EXERCISE AIM: Could you rewrite all the items below, replacing "value" with "figure" and leaving everything else unchanged, with the pictures left out?

THE DATA:
****

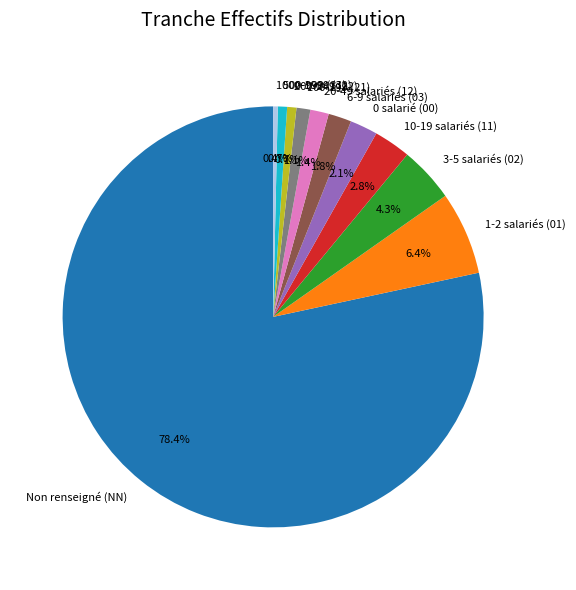

Approximately how many times larger is the value at 10-19 salariés (11) compared to 1000-1999 (32)?

8.0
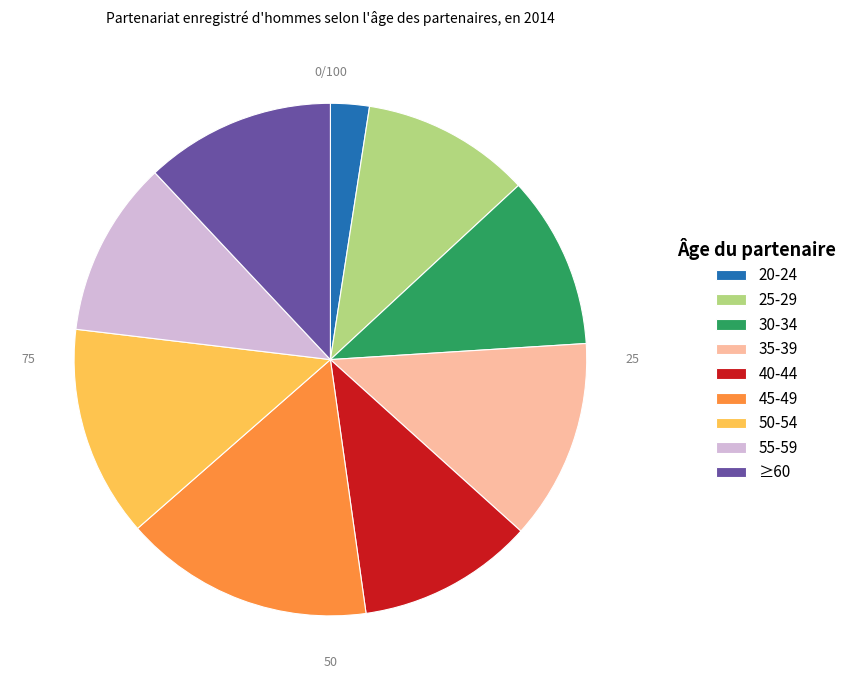

Combined, do 20-24 and 40-44 account for over 50%?

No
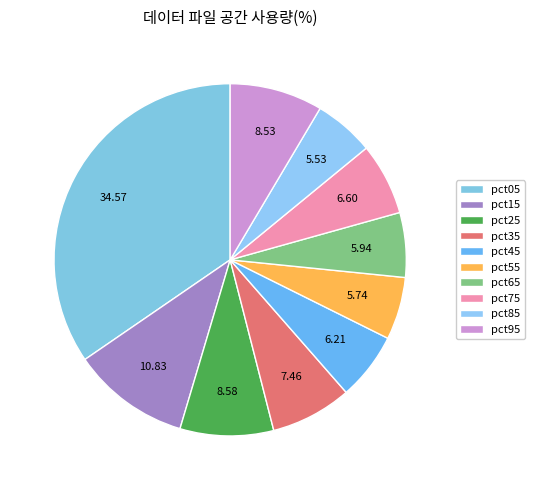

Which category has the biggest portion of the pie?

pct05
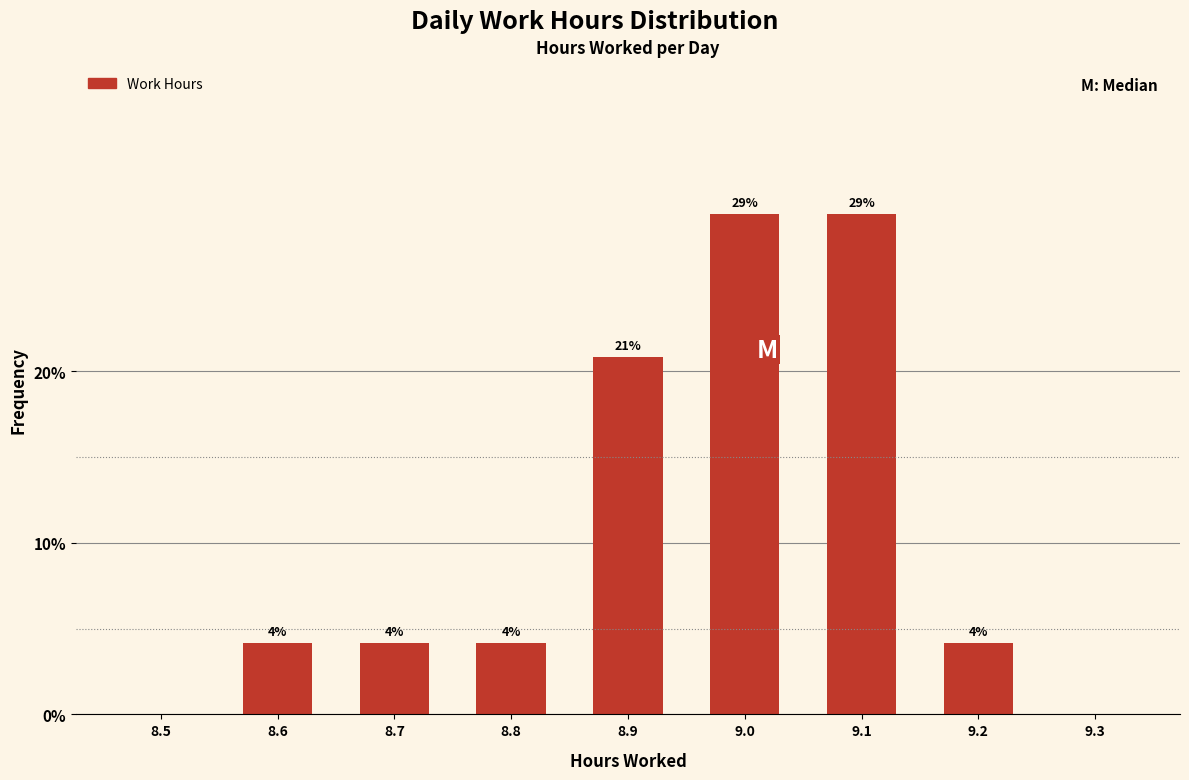

Are the bars horizontal?

No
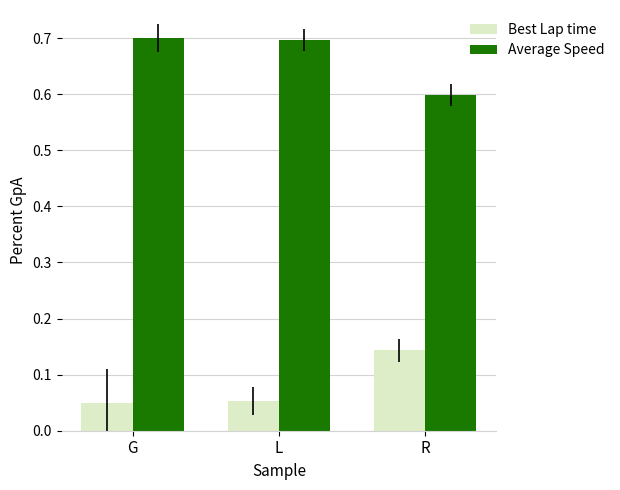

At which label does Average Speed reach its minimum?

R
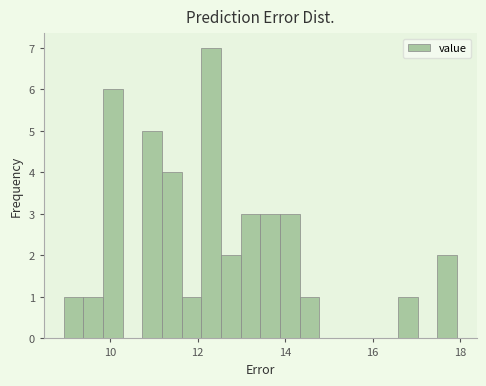

Read against the x-axis, roughly where is the centre of the tallest bar?

12.4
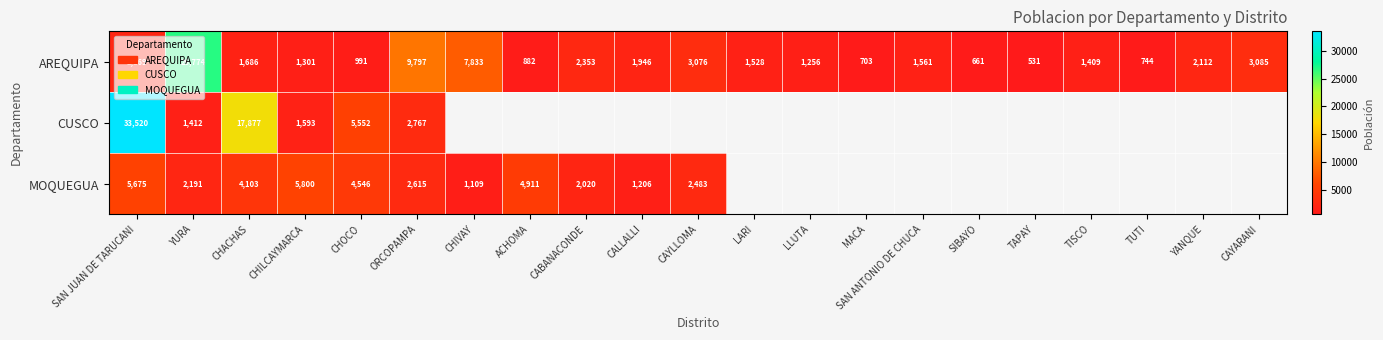

What is the greatest value displayed?

33520.0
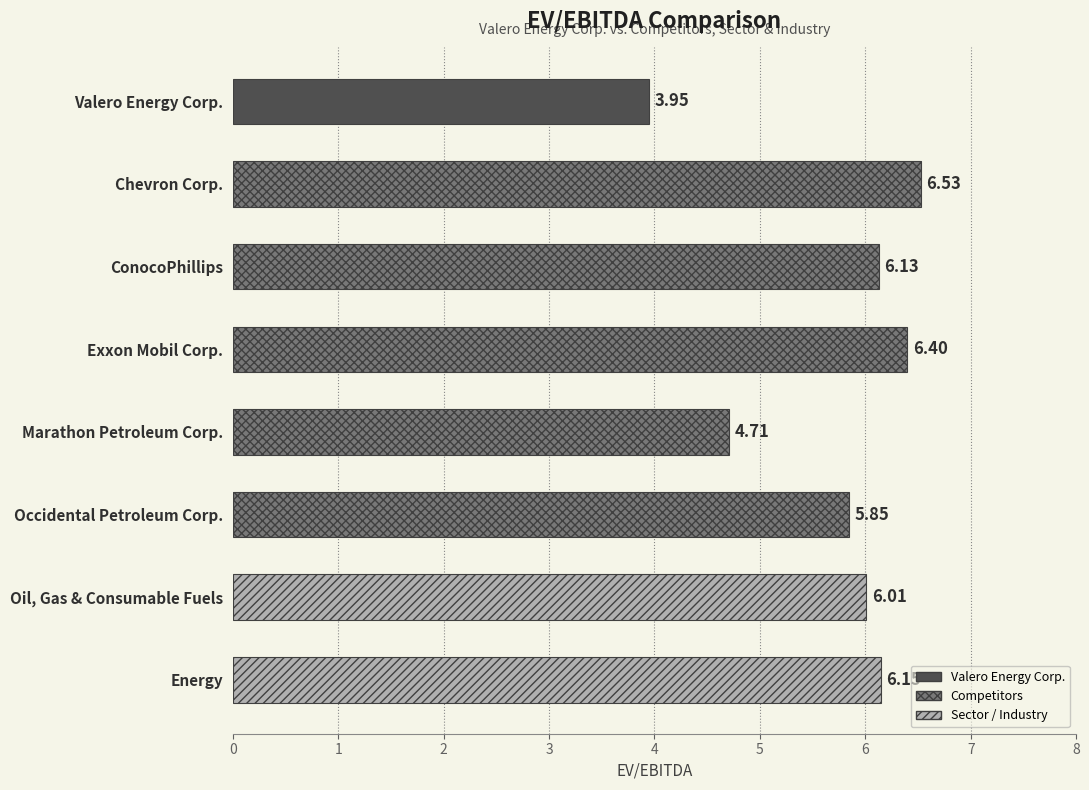

List the labels in order of value, largest first.

Chevron Corp., Exxon Mobil Corp., Energy, ConocoPhillips, Oil, Gas & Consumable Fuels, Occidental Petroleum Corp., Marathon Petroleum Corp., Valero Energy Corp.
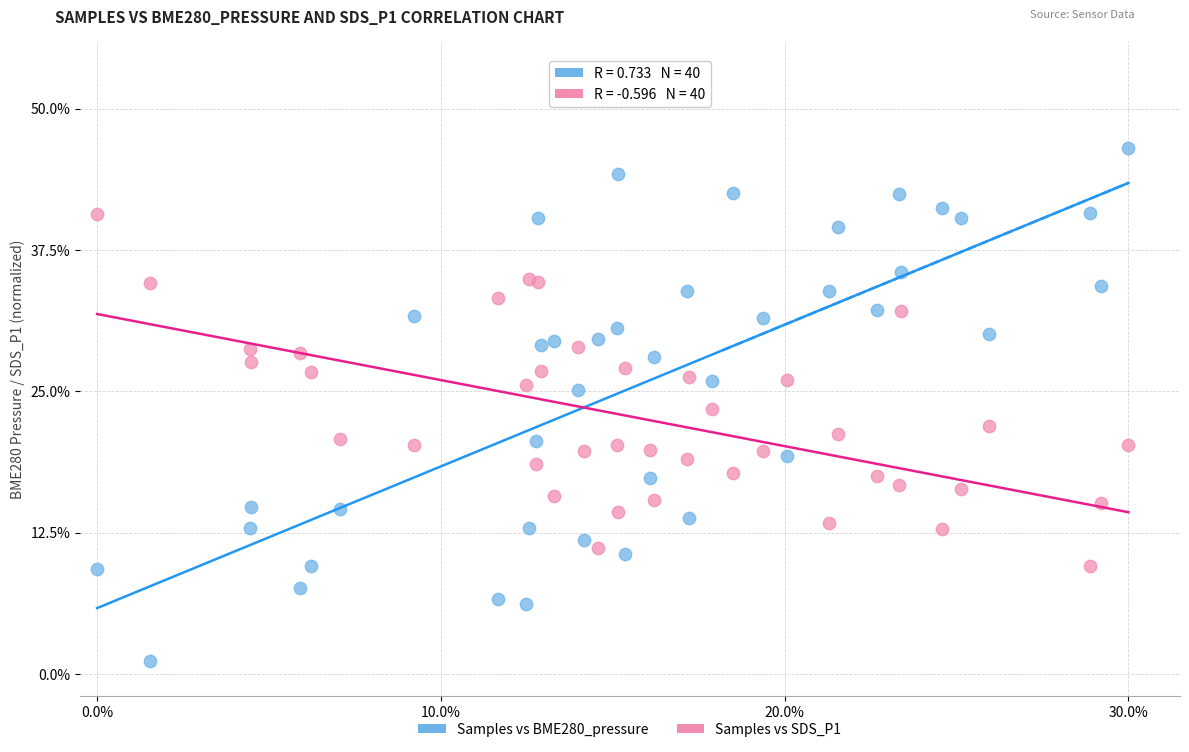

What are all the series names shown in the legend?

Samples vs BME280_pressure, Samples vs SDS_P1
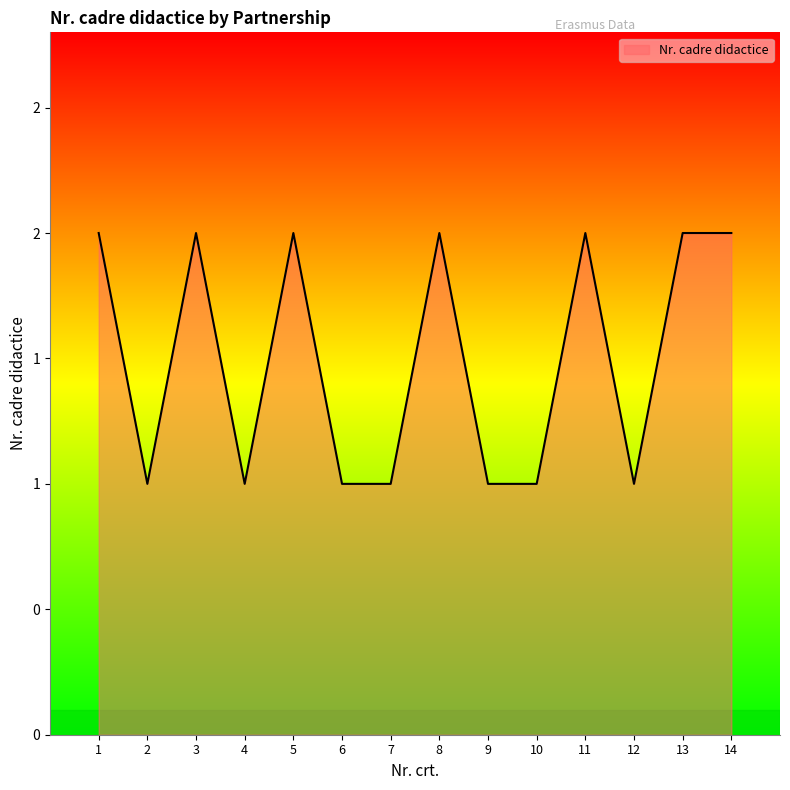

What is the minimum value shown in the chart?

1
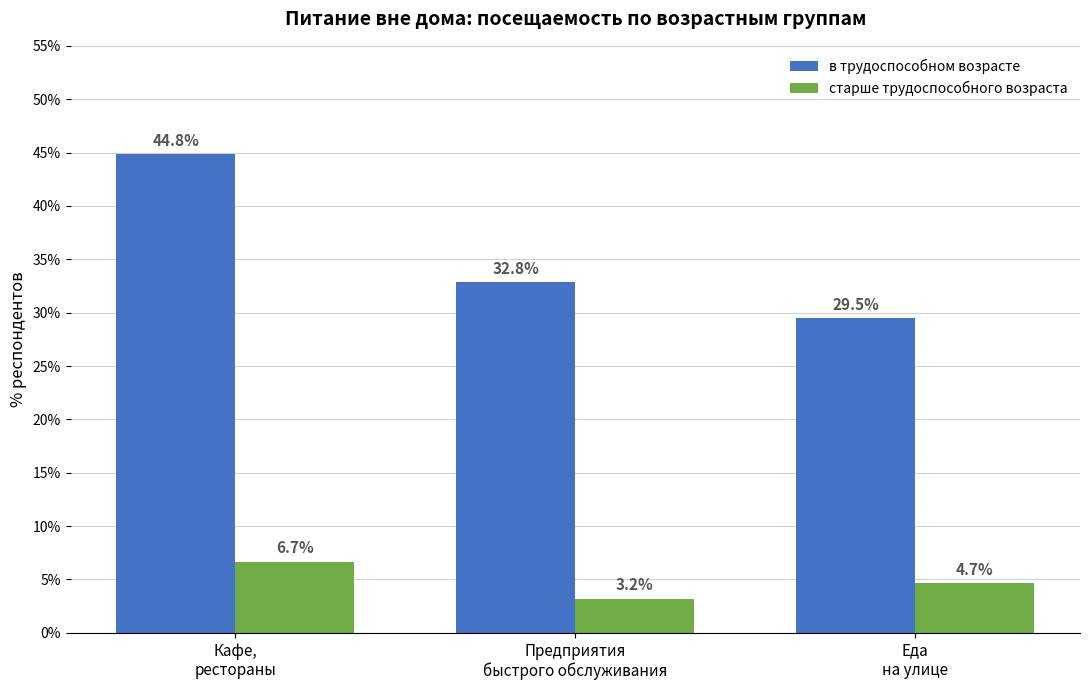

Reading left to right, transcribe all the data shown in this chart.

в трудоспособном возрасте: Кафе,
рестораны=44.8	Предприятия
быстрого обслуживания=32.8	Еда
на улице=29.5
старше трудоспособного возраста: Кафе,
рестораны=6.7	Предприятия
быстрого обслуживания=3.2	Еда
на улице=4.7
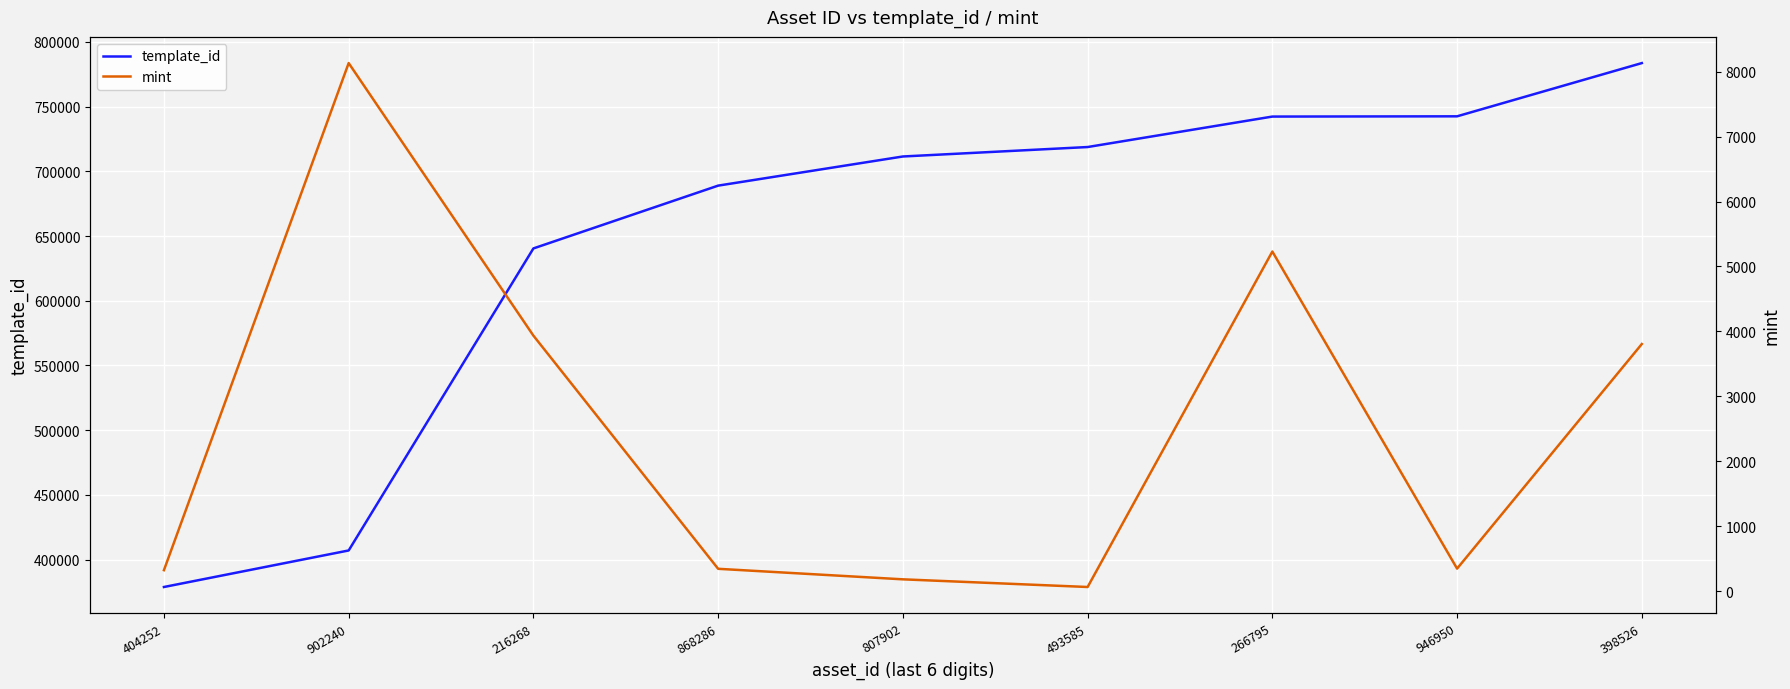

Is the value of template_id at 216268 greater than the value of mint at 216268?

Yes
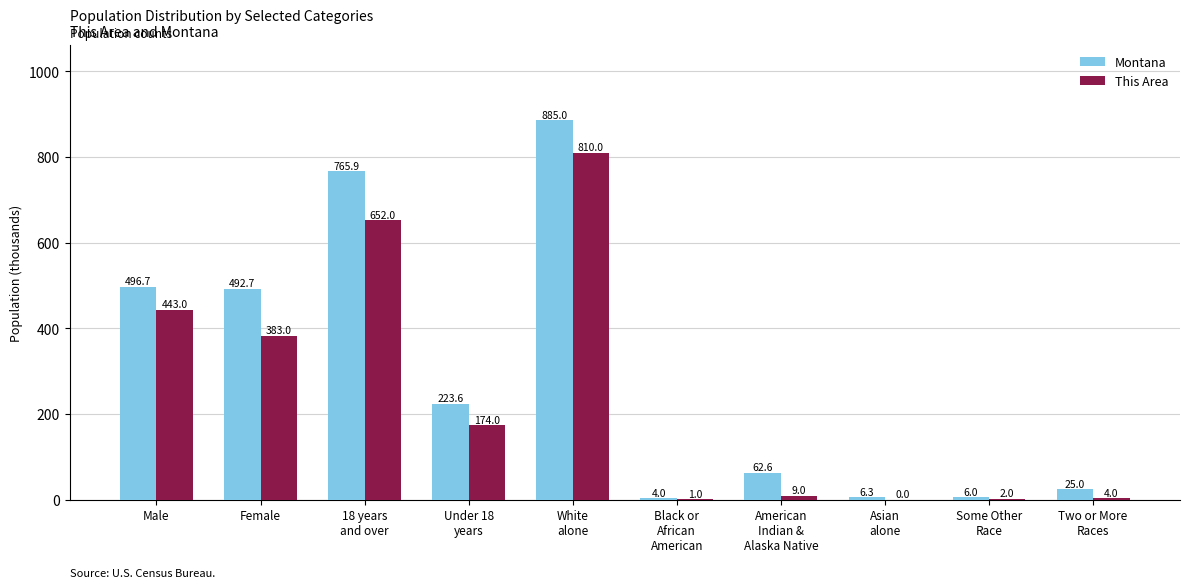

The This Area series shows 9.0 at American
Indian &
Alaska Native. True or false?

True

****

REPLY:
Approximately how many times larger is the figure at 10-19 salariés (11) compared to 1000-1999 (32)?

8.0

Combined, do 20-24 and 40-44 account for over 50%?

No

Which category has the biggest portion of the pie?

pct05

Are the bars horizontal?

No

At which label does Average Speed reach its minimum?

R

Read against the x-axis, roughly where is the centre of the tallest bar?

12.4

What is the greatest figure displayed?

33520.0

List the labels in order of figure, largest first.

Chevron Corp., Exxon Mobil Corp., Energy, ConocoPhillips, Oil, Gas & Consumable Fuels, Occidental Petroleum Corp., Marathon Petroleum Corp., Valero Energy Corp.

What are all the series names shown in the legend?

Samples vs BME280_pressure, Samples vs SDS_P1

What is the minimum figure shown in the chart?

1

Reading left to right, transcribe all the data shown in this chart.

в трудоспособном возрасте: Кафе,
рестораны=44.8	Предприятия
быстрого обслуживания=32.8	Еда
на улице=29.5
старше трудоспособного возраста: Кафе,
рестораны=6.7	Предприятия
быстрого обслуживания=3.2	Еда
на улице=4.7

Is the figure of template_id at 216268 greater than the figure of mint at 216268?

Yes

The This Area series shows 9.0 at American
Indian &
Alaska Native. True or false?

True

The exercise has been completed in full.